My roles with the Ombudsman covered such a wide range of law and policy, including all those constitutional and rule of law issues that are so exciting when public and international law are your thing. For me, this has always been immensely rewarding.
A passion for law reform
I joined the Law Society as Manager, Law Reform and Advocacy, because the work is varied and interesting and I get to make a real difference. We get to look at the law and new legislation and assess it to make sure it meets the principles of the rule of law and the administration of justice and ensuring there is access to justice for the ordinary person. Already, I am energised by the lawyers I’m meeting and working with, and the work that we are doing to improve the law and increase access to justice.

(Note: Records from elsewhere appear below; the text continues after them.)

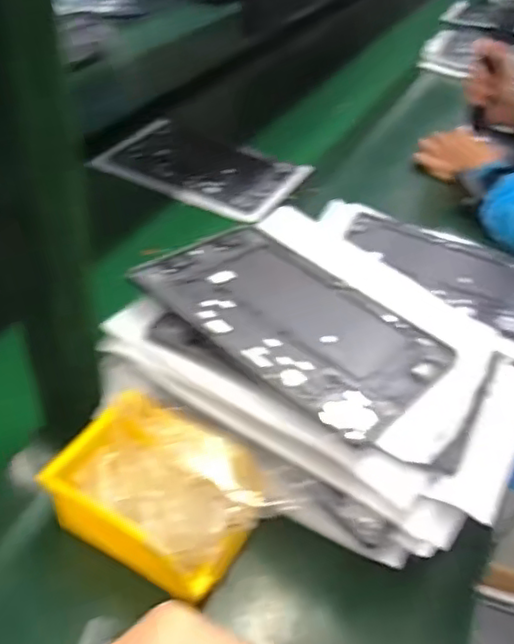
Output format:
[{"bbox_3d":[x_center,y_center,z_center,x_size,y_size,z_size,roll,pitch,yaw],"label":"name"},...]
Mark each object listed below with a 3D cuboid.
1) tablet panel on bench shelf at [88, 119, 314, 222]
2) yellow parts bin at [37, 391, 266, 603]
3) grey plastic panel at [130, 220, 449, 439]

Once you have had the opportunity to positively impact law reform or successfully advocate for a systems issue to be resolved, you do get hooked. While most law in New Zealand involves a period of public consultation – and this is essential – we work hard at the Law Society to maintain relationships with government agencies, so that we can contribute early and effectively to the development of good law. It’s not always possible for the public to access and engage in consultation, so in everything we do, we have the public interest and administration of justice in mind.
I want to ensure that we have great committees, representative of the law profession and society, which are well placed to comment on issues that are important to the public. We are looking to increase our advocacy work, especially around access to justice.
How to get involved in Law Reform
My team and I support the Law Society’s Law Reform Committee and its specialist committees. These are made up of volunteers who give an amazing amount of their time, expertise and energy to developing good law.
Appointments are made to the committees every two years. Being part of these committees allows lawyers to play an important role in law reform and is an excellent basis for professional development as well as collegiality and networking.
We are calling for applications from members and associate members of the Law Society right now. In fact, the deadline for applications is 5pm, Friday 30 July 2021 so get in quick.